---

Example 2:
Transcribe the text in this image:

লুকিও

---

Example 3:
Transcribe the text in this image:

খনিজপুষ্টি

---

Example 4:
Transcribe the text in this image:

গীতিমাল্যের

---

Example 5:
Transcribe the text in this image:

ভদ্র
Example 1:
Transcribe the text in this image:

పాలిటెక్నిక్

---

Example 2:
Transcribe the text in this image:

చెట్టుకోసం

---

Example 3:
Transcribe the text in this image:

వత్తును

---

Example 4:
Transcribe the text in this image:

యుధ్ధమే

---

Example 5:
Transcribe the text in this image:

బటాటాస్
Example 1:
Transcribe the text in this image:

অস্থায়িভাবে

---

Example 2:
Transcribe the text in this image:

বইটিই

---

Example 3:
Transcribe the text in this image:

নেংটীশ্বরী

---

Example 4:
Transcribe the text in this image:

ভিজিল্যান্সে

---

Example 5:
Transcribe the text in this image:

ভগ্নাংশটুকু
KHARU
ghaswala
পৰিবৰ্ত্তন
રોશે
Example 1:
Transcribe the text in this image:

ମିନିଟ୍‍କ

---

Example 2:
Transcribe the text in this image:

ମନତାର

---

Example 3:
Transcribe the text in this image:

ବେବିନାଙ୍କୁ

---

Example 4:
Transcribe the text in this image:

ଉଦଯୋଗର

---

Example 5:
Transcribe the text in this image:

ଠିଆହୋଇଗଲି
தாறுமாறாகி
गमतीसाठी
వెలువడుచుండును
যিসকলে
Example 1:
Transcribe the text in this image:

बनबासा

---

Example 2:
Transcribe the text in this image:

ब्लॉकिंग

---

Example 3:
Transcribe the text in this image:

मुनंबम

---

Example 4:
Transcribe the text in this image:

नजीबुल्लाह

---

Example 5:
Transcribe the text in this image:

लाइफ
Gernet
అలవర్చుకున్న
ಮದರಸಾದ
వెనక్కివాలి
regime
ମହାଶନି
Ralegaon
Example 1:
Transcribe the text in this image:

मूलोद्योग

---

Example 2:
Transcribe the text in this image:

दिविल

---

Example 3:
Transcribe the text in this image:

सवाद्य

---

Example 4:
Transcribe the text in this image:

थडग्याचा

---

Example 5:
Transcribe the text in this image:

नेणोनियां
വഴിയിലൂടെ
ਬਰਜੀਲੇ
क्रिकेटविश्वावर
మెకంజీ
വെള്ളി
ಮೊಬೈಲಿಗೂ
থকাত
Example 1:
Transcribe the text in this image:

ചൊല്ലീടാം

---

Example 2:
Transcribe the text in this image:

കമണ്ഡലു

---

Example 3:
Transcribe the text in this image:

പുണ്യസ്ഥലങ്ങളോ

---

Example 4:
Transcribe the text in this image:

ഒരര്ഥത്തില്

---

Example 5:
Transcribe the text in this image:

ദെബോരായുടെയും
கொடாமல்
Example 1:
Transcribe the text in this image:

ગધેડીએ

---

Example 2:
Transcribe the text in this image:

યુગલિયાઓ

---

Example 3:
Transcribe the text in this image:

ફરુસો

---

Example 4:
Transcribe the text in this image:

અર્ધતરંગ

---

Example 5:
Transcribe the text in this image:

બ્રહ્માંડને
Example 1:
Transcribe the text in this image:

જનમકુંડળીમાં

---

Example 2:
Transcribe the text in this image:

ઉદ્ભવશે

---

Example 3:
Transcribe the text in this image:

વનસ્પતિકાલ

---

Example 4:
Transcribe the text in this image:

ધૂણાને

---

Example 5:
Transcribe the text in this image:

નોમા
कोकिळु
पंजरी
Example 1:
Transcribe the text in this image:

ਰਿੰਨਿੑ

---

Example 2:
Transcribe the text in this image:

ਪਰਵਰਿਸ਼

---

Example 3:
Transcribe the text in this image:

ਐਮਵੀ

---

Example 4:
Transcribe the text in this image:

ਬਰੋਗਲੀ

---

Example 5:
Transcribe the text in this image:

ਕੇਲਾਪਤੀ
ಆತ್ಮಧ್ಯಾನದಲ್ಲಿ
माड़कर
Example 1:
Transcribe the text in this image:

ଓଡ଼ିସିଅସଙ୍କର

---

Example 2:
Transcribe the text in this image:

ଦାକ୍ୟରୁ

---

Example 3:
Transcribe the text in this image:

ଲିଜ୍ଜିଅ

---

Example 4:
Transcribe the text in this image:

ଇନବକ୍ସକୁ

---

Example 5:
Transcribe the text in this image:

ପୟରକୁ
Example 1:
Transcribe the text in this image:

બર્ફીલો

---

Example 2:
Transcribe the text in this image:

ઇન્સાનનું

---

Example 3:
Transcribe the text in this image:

* **WHAT TO PRODUCE**:
A faithful copy of all the records is required.

* **ANSWER BOX**:
---

Example 2:
Transcribe the text in this image:

লুকিও

---

Example 3:
Transcribe the text in this image:

খনিজপুষ্টি

---

Example 4:
Transcribe the text in this image:

গীতিমাল্যের

---

Example 5:
Transcribe the text in this image:

ভদ্র
Example 1:
Transcribe the text in this image:

పాలిటెక్నిక్

---

Example 2:
Transcribe the text in this image:

చెట్టుకోసం

---

Example 3:
Transcribe the text in this image:

వత్తును

---

Example 4:
Transcribe the text in this image:

యుధ్ధమే

---

Example 5:
Transcribe the text in this image:

బటాటాస్
Example 1:
Transcribe the text in this image:

অস্থায়িভাবে

---

Example 2:
Transcribe the text in this image:

বইটিই

---

Example 3:
Transcribe the text in this image:

নেংটীশ্বরী

---

Example 4:
Transcribe the text in this image:

ভিজিল্যান্সে

---

Example 5:
Transcribe the text in this image:

ভগ্নাংশটুকু
KHARU
ghaswala
পৰিবৰ্ত্তন
રોશે
Example 1:
Transcribe the text in this image:

ମିନିଟ୍‍କ

---

Example 2:
Transcribe the text in this image:

ମନତାର

---

Example 3:
Transcribe the text in this image:

ବେବିନାଙ୍କୁ

---

Example 4:
Transcribe the text in this image:

ଉଦଯୋଗର

---

Example 5:
Transcribe the text in this image:

ଠିଆହୋଇଗଲି
தாறுமாறாகி
गमतीसाठी
వెలువడుచుండును
যিসকলে
Example 1:
Transcribe the text in this image:

बनबासा

---

Example 2:
Transcribe the text in this image:

ब्लॉकिंग

---

Example 3:
Transcribe the text in this image:

मुनंबम

---

Example 4:
Transcribe the text in this image:

नजीबुल्लाह

---

Example 5:
Transcribe the text in this image:

लाइफ
Gernet
అలవర్చుకున్న
ಮದರಸಾದ
వెనక్కివాలి
regime
ମହାଶନି
Ralegaon
Example 1:
Transcribe the text in this image:

मूलोद्योग

---

Example 2:
Transcribe the text in this image:

दिविल

---

Example 3:
Transcribe the text in this image:

सवाद्य

---

Example 4:
Transcribe the text in this image:

थडग्याचा

---

Example 5:
Transcribe the text in this image:

नेणोनियां
വഴിയിലൂടെ
ਬਰਜੀਲੇ
क्रिकेटविश्वावर
మెకంజీ
വെള്ളി
ಮೊಬೈಲಿಗೂ
থকাত
Example 1:
Transcribe the text in this image:

ചൊല്ലീടാം

---

Example 2:
Transcribe the text in this image:

കമണ്ഡലു

---

Example 3:
Transcribe the text in this image:

പുണ്യസ്ഥലങ്ങളോ

---

Example 4:
Transcribe the text in this image:

ഒരര്ഥത്തില്

---

Example 5:
Transcribe the text in this image:

ദെബോരായുടെയും
கொடாமல்
Example 1:
Transcribe the text in this image:

ગધેડીએ

---

Example 2:
Transcribe the text in this image:

યુગલિયાઓ

---

Example 3:
Transcribe the text in this image:

ફરુસો

---

Example 4:
Transcribe the text in this image:

અર્ધતરંગ

---

Example 5:
Transcribe the text in this image:

બ્રહ્માંડને
Example 1:
Transcribe the text in this image:

જનમકુંડળીમાં

---

Example 2:
Transcribe the text in this image:

ઉદ્ભવશે

---

Example 3:
Transcribe the text in this image:

વનસ્પતિકાલ

---

Example 4:
Transcribe the text in this image:

ધૂણાને

---

Example 5:
Transcribe the text in this image:

નોમા
कोकिळु
पंजरी
Example 1:
Transcribe the text in this image:

ਰਿੰਨਿੑ

---

Example 2:
Transcribe the text in this image:

ਪਰਵਰਿਸ਼

---

Example 3:
Transcribe the text in this image:

ਐਮਵੀ

---

Example 4:
Transcribe the text in this image:

ਬਰੋਗਲੀ

---

Example 5:
Transcribe the text in this image:

ਕੇਲਾਪਤੀ
ಆತ್ಮಧ್ಯಾನದಲ್ಲಿ
माड़कर
Example 1:
Transcribe the text in this image:

ଓଡ଼ିସିଅସଙ୍କର

---

Example 2:
Transcribe the text in this image:

ଦାକ୍ୟରୁ

---

Example 3:
Transcribe the text in this image:

ଲିଜ୍ଜିଅ

---

Example 4:
Transcribe the text in this image:

ଇନବକ୍ସକୁ

---

Example 5:
Transcribe the text in this image:

ପୟରକୁ
Example 1:
Transcribe the text in this image:

બર્ફીલો

---

Example 2:
Transcribe the text in this image:

ઇન્સાનનું

---

Example 3:
Transcribe the text in this image:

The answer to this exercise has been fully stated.